A Challenge
In this difficult time, we invite you to create a way of reflecting to yourself and others, something of the meaning or essence of “a sense of wonder."
This might be a photograph, creating a two or three dimensional piece of art, writing a poem, a letter or an essay, recounting an experience etc etc. Your submissions may be long, short, serious or humorous - your creativity may know no bounds! Some video instruction HERE
When you have completed your creation, send it or a photograph of it to communitylife@christchurchcathedral.bc.ca
(Watch for the next challenge – at the beginning of May)
Below are several quotations on the theme of wonder that might inspire you . . .
Julian of Norwich. Chapter 5. Revelations of Divine Love
I saw that [our Lord] is to us everything which is good and comforting for our help. He is our clothing, who wraps and enfolds us for love, embraces us and shelters us, surrounds us for his love, which is so tender that he may never desert us. And so in this sight I saw that he is everything which is good, as I understand.

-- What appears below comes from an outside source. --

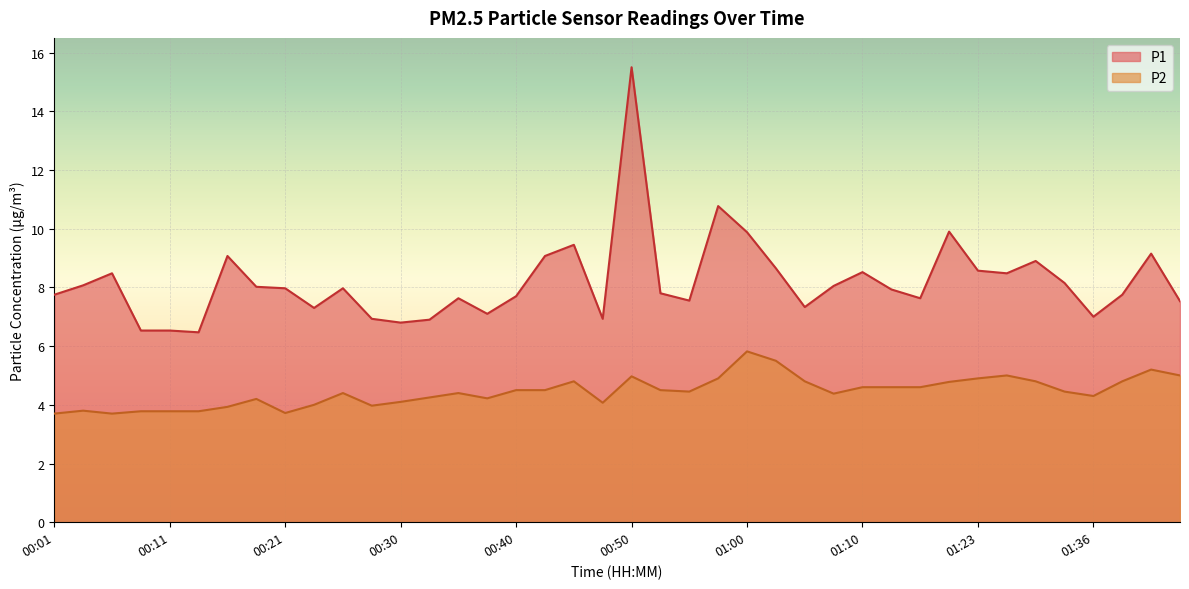

Where is P1 nearest to the value 10?

01:21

And in this he showed me something small, no bigger than a hazelnut, lying in the palm of my hand….
In this little thing I saw three properties. The first is that God made it, the second is that God loves it, the third is that God preserves it. But what did I see in it? It is that God is the creator and protector and the lover. For until I am substantially united to him, I can never have perfect rest or true happiness, until, that is, I am
so attached to him that there can be no created thing between my God and me.
John V. Taylor
I believe there is nothing more needed by humanity today . . . than the recovery of a sense of “beyond-ness” in the whole of life to revive the springs of wonder and adoration”
T.S. Eliot
We had the experience but missed the meaning
Ludwig Wittgenstein
To be religious is to know that the facts of the world are not the end of the matter
Fyodor Dostoevsky
Love all God’s creation, the whole of it and every grain of sand in it. Love every leaf, every ray of God’s light. Love the animals, love the plants, love everything. If you love everything, you will perceive the divine mystery in things
Philip Toynbee
The basic command of religion is not “do this!” or “do not do that!” but simply, “look!”
Willian Blake
To see a world in a grain of sand,
And a heaven in a wild flower.
Hold infinity in the palm of your hand
And eternity in an hour . . .
St Augustine
Men go abroad to wonder at the height of mountains, at the huge waves of the sea, at the long courses of the rivers, at the vast compass of the ocean, at the circular motion of the stars, and they pass by themselves without wondering
Isaac Newton
In the absence of any other proof, the thumb alone would convince me of God’s presence
Rainier Maria Rilke
Most people simply don’t know how beautiful the world is and how much splendor is revealed in the smallest things, in a common flower, in a stone, in the bark of a tree or the leaf of a birch. Grown-up people, who have occupations and cares and who worry themselves about mere trifles, gradually lose the eye for these riches, while children, if they are observant and good, quickly notice and love with their whole heart.
Picasso
The great artistic problem is how to get something of the absolute into the frog pond
Goethe
I was born for seeing
I am employed to watch
I am bound by my oath to this tower,
And I love the world.
I look into the distance
And see, as from nearby,
The moon and the stars,
The forest and the deer;
And in all of them I see
The eternal adornment:
And as the world delights me,
So I delight myself
Oh happy eyes,
Whatever you have seen
Let it be as it may be
It has been so beautiful
GK Chesterton
At the back of our brains, so to speak, there is a forgotten burst of astonishment at our own existence. The object of the artistic and spiritual life is to dig for this sunrise of wonder
Michael Mayne
This sunrise of wonder – Letters for the Journey.
If I could have waved a fairy grandfather wand at your birth and wished you just one gift, it would not have been beauty or riches or a long life; it would have been the gift of wonder.
Frederick Bueckner
You are alive. That’s all that matters, and the sheer wonder and grace of it are staggering. The sense of life as a gift, and the sense of the pricelessness of each moment – even the most humdrum.